The said police officer denied receiving any money from the 1st Appellant. They had an argument about the money. He was arrested and locked in a police cell. At about 2. 00 p.m., he was ordered to accompany police officers to his house. They took his national identity card, his military identity card and photographs from his house. Back at the station, he was subjected to an identification parade. Eight people from his cell were included in the parade. He stood between the 3rd and 4th person. A witness was brought in. He identified the first person on the parade. He left the room. The said witness later came back and touched him. A second witness came in and touched him. He stated that the witnesses had seen him at the report office before the parade was conducted. He was later charged with the present offences. The 1st Appellant denied all the charges against him.
The 2nd Appellant was put to his defence. He stated that he worked as a driver. On 10th May 2009, he left for work at about 4. 30 a.m. Before arriving at the bus station, he met two police officers. They asked for his identity card. He had however left it at home. He gave them his driving licence. The police officers declined to accompany him to his house where his identity card was. They arrested him alongside another man. He was taken to Buruburu Police Station. He was later transferred to Shauri Moyo Police Station. The following day, an identification parade was conducted. Two witnesses came. They did not identify him during the parade. He was later charged with the present offences. He denied any involvement in the same.
This being a first appeal, it is the duty of this court to re-evaluate and reconsider the evidence adduced before the trial court before reaching its own independent determination whether or not to uphold the decision of the trial court. In doing so, this court is required to bear in mind that it neither saw nor heard the witnesses as they testified and cannot make any comments with regard to the demeanour of the said witnesses.(SeeNjoroge vs Republic [1987] KLR 19).In the present appeal, the issue for determination is whether the prosecution proved its case on the charges brought against the Appellants to the required standard of proof beyond any reasonable doubt.
This court has re-evaluated the evidence adduced before the trial magistrate’s court.

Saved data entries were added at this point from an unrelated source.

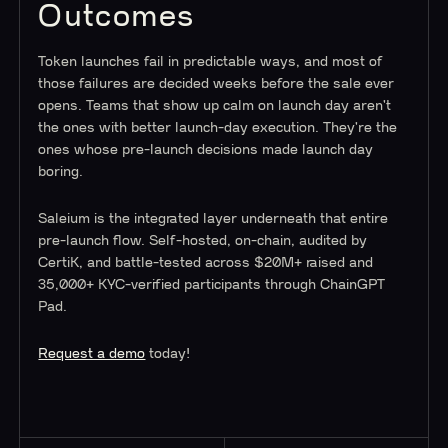
Outcomes
Token launches fail in predictable ways, and most of
those failures are decided weeks before the sale ever
opens. Teams that show up calm on launch day aren't
the ones with better launch-day execution. They're the
ones whose pre-launch decisions made launch day
boring.
Saleium is the integrated layer underneath that entire
pre-launch flow. Self-hosted, on-chain, audited by
CertiK, and battle-tested across $20M+ raised and
35,000+ KYC-verified participants through ChainGPT
Pad.
Request a demo
today!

It has also considered the rival submission made by the parties to this appeal. It was clear from the evidence adduced that the Appellants were convicted on the basis of the evidence of identification and the recovery of the robbed motor vehicle. As regards the evidence of identification, PW1 and PW2 testified that they were robbed of the motor vehicle on the night of 9th May 2009 where they had stopped at Mai Mahiu for the night. PW1 had slept in a hotel while PW2 slept in the lorry. PW1 testified that he was woken up by people who claimed to be police officers. They persuaded him to open the door to his room after they had showed him a police identification card. He was escorted to where the lorry had parked. He woke up PW2 and told him that he had been arrested by the police. The people told them that they were arresting them because they were unlawfully transporting timber. PW1 attempted to call his employer. The phone was snatched from him. It was then that they realized that they had been kidnapped. One of the men was armed with a pistol. They were then bundled into a car and driven to Nairobi. The lorry was driven by one of the men who had kidnapped them. They were abandoned at Mwiki area in Nairobi. They reported the incident to Kasarani Police Station.

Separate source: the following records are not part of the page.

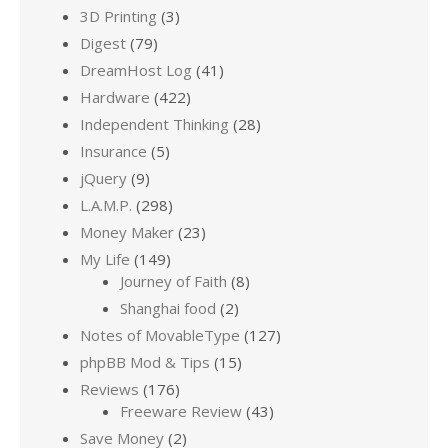
3D Printing
(3)
Digest
(79)
DreamHost Log
(41)
Hardware
(422)
Independent Thinking
(28)
Insurance
(5)
jQuery
(9)
L.A.M.P.
(298)
Money Maker
(23)
My Life
(149)
Journey of Faith
(8)
Shanghai food
(2)
Notes of MovableType
(127)
phpBB Mod & Tips
(15)
Reviews
(176)
Freeware Review
(43)
Save Money
(2)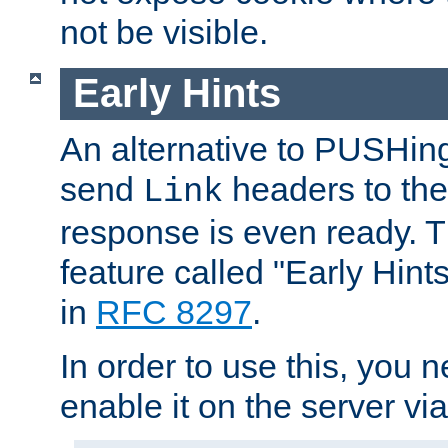
not be visible.
Early Hints
An alternative to PUSHing
send
headers to the 
Link
response is even ready. 
feature called "Early Hint
in
RFC 8297
.
In order to use this, you n
enable it on the server via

From their testimony, it was clear that they closely interacted with their assailants during the entire ordeal from the time they were bundled into the car to the time they were abandoned at Mwiki area in Nairobi. They were able to identify their assailants. The condition favouring positive identification was present because there was security light at the scene where PW1 and PW2 were kidnapped. PW1 and PW2 confirmed the identification of the 1st Appellant in an identification parade which was conducted a day after the robbery incident. PW1 was able to point out the 2nd Appellant in another identification parade which was held on the same day.

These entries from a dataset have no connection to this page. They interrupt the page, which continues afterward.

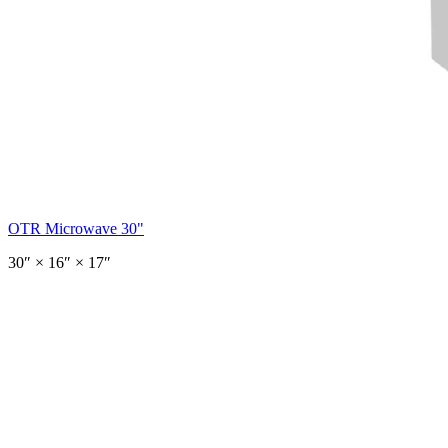
OTR Microwave 30"
30
″ ×
16
″
× 17″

That being the case, this court was not persuaded by the submission made by the Appellants to the effect that they had not been properly identified during the robbery incident. On re-evaluation of this evidence, this court finds that the evidence of identification was watertight and placed the Appellants at the scene of robbery. They were positively identified. The finding reached by the trial court cannot be impeached. The trial court held thus:
“I would find that the long period taken by the assailants coupled with the help of security lights could constitute favourable environment of proper identification. However, bearing in mind the time of the robbery, it was imperative that an identification parade be conducted to eliminate any doubts that the complainants properly identified the accused persons…Effectively I concluded that both accused persons were positively identified as person who robbed PW1 of the motor vehicle. Although 2nd Accused was not identified at the parade, I do note that both PW1 and 2 were together all along during the horrifying ordeal. The identification by one of the witnesses to me is sufficient corroboration of the evidence of the other witness. I do find that both accused were the robbers of both PW1 and 2 at Mai Mahiu and that their defence cannot bail them out.”
Even if this court were to ignore the evidence of identification, the recovery of the motor vehicle connected the Appellants to the robbery. The motor vehicle was recovered by the police who were on patrol at Umoja Estate a few hours after the robbery incident. The 2nd Appellant was found in the motor vehicle. He had the keys to the motor vehicle. Investigations revealed that the timber was being off loaded in the premises belonging to the 1st Appellant. The police were told that the timber ‘belonged’to the 1st Appellant. The 1st Appellant went to the police station after he was summoned on information given by the 2nd Appellant. The recovery of the motor vehicle, a few hours after the robbery, therefore connected the Appellants to the robbery. The doctrine of recent possession applied in their case. The Appellants did not give a reasonable explanation how they came to be in possession of a robbed motor vehicle a few hours after the robbery incident. This court came to the conclusion that the defence put forward by the Appellants was a mere diversion and did not dent the otherwise strong, cogent and overwhelming evidence that was adduced by the prosecution witnesses.
In the premises therefore, it is clear from the foregoing that the Appellants’ respective appeals against conviction cannot be allowed. They lack merit. They are hereby dismissed.
With regards to the sentence, following the recent decision of the Supreme Court in Francis Karioko Muruatetu & Another vs Republic [2017] eKLR, this court has discretion to re-sentence the Appellant on the basis of severity of the offence. In the present appeal, the Appellants’ robbed the complainants after subduing them using a firearm. They subjected them to a horrendous ordeal from the time they kidnapped them to the time they abandoned them in Nairobi. Violence was meted out on the complainants. This court can only imagine the psychological torture that the complainants experienced during the ordeal. The court has also taken into account that the Appellants have been in lawful custody for a period of ten (10) years. The court also took into account their mitigation. However, taking into account the entire circumstances of the case, this court formed the view that the death sentence is not called for. In the premises, this court sets aside the death sentence meted by the trial court. The same is substituted by an order of this court sentencing the Appellants to serve ten (10) years imprisonment with effect from the date of this judgment. This court has taken into account the period that the Appellants were in pre-trial custody and the period that they have been prison since their conviction. It is so ordered.